Retype the lines of the data from the line containing "Ireland National Solo" through the end of the data, both ends included, reproducing them precisely.

------ Exercise input ------

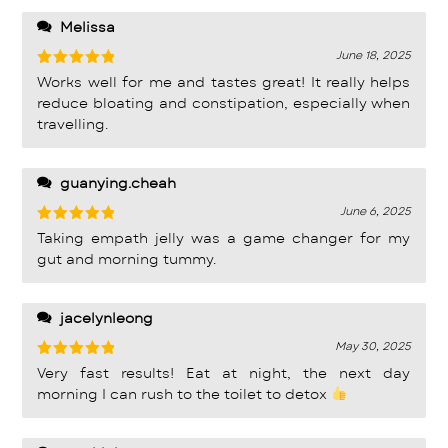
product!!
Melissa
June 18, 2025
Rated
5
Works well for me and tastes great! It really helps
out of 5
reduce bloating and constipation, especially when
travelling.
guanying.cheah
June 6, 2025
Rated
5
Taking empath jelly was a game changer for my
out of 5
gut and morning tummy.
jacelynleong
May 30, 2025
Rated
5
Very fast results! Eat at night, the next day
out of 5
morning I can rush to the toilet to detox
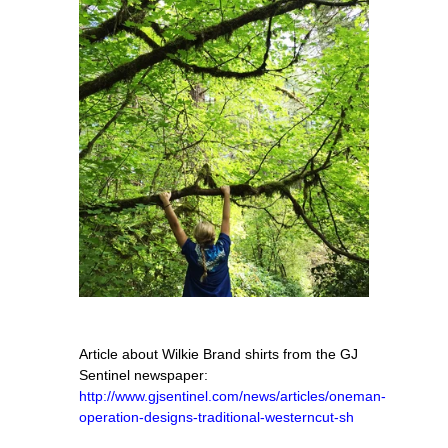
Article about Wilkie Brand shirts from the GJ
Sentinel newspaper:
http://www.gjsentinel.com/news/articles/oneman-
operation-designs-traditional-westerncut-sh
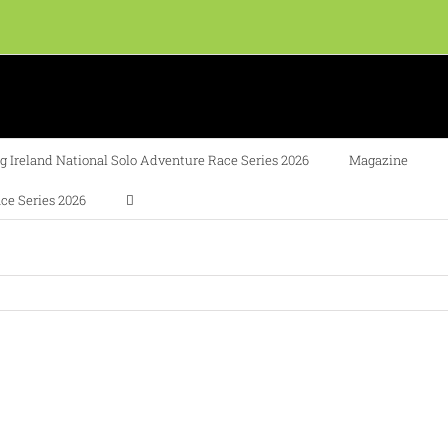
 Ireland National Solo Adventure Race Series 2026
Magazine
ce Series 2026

------

Exercise result
 Ireland National Solo Adventure Race Series 2026
Magazine
ce Series 2026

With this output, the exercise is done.